*Reading passage*.
►

Up next, we get to a monitor from another recognizable name in the tech industry, LG, and their impressive LG 27GL850 gaming monitor that has quite a few things going for it.

As far as the design is concerned, LG has kept it simple this time around, though they aren’t really known for any outstanding monitor designs anyway. The monitor features a simple matte black exterior with some red highlights on the back, so while it is nothing special, it is straightforward and effective.

On the practical side of things, the monitor is similar to the above model from Asus, but with some key advantages. The most obvious one would be the fact that this is a 1440p monitor, meaning that it can deliver sharper, more detailed visuals. It goes without saying that the IPS panel offers excellent color reproduction and viewing angles, although it still suffers from the usual drawback of most IPS panels—subpar contrast.

◄

*Work item*.
According to the LG 27GL850 monitor review, what drawback does its IPS panel share with most IPS panels?

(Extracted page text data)
►

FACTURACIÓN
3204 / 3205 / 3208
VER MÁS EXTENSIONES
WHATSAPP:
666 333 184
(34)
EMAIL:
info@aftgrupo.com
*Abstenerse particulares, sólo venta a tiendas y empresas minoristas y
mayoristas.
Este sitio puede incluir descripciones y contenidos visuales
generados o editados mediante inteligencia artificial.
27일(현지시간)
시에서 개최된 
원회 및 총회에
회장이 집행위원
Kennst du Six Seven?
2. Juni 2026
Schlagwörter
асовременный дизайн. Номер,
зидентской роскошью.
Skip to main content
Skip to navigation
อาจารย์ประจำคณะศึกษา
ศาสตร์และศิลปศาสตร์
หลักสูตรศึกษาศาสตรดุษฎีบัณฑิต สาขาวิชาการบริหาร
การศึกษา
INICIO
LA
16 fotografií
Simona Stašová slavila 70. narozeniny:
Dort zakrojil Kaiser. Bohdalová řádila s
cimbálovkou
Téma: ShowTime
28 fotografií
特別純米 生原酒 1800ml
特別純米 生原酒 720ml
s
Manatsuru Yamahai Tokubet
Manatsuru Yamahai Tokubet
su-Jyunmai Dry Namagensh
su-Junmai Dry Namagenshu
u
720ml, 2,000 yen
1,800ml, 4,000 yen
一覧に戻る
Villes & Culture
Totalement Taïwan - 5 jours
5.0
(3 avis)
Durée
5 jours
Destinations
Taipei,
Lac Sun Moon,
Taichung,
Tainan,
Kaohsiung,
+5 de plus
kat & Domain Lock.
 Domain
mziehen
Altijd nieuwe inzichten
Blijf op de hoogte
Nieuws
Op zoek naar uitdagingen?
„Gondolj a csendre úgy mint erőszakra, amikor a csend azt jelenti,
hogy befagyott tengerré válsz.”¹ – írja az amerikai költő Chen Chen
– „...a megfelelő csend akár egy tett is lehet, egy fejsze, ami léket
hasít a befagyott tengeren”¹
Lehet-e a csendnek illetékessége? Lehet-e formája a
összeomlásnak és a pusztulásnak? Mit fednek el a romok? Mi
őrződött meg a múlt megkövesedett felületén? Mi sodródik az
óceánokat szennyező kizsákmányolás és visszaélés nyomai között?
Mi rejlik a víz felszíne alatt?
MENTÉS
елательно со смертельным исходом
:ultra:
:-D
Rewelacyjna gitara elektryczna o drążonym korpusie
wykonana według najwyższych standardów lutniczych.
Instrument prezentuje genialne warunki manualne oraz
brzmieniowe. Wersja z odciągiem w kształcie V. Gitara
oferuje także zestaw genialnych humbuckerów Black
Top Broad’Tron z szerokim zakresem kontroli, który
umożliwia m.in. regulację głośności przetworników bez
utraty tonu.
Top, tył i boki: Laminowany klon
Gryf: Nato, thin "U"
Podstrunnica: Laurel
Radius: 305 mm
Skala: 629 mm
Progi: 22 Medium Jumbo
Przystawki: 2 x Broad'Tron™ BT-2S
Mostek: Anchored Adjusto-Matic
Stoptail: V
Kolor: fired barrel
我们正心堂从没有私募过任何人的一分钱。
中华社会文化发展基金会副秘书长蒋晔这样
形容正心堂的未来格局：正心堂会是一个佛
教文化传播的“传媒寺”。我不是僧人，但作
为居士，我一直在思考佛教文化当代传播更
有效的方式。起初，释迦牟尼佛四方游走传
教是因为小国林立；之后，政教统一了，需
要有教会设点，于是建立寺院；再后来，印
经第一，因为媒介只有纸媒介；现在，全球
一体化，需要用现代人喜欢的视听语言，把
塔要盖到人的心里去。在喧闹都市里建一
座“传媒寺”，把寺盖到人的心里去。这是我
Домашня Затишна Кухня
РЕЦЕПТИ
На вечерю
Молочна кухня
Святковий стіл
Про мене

◄

*Result of this task*.
Subpar contrast.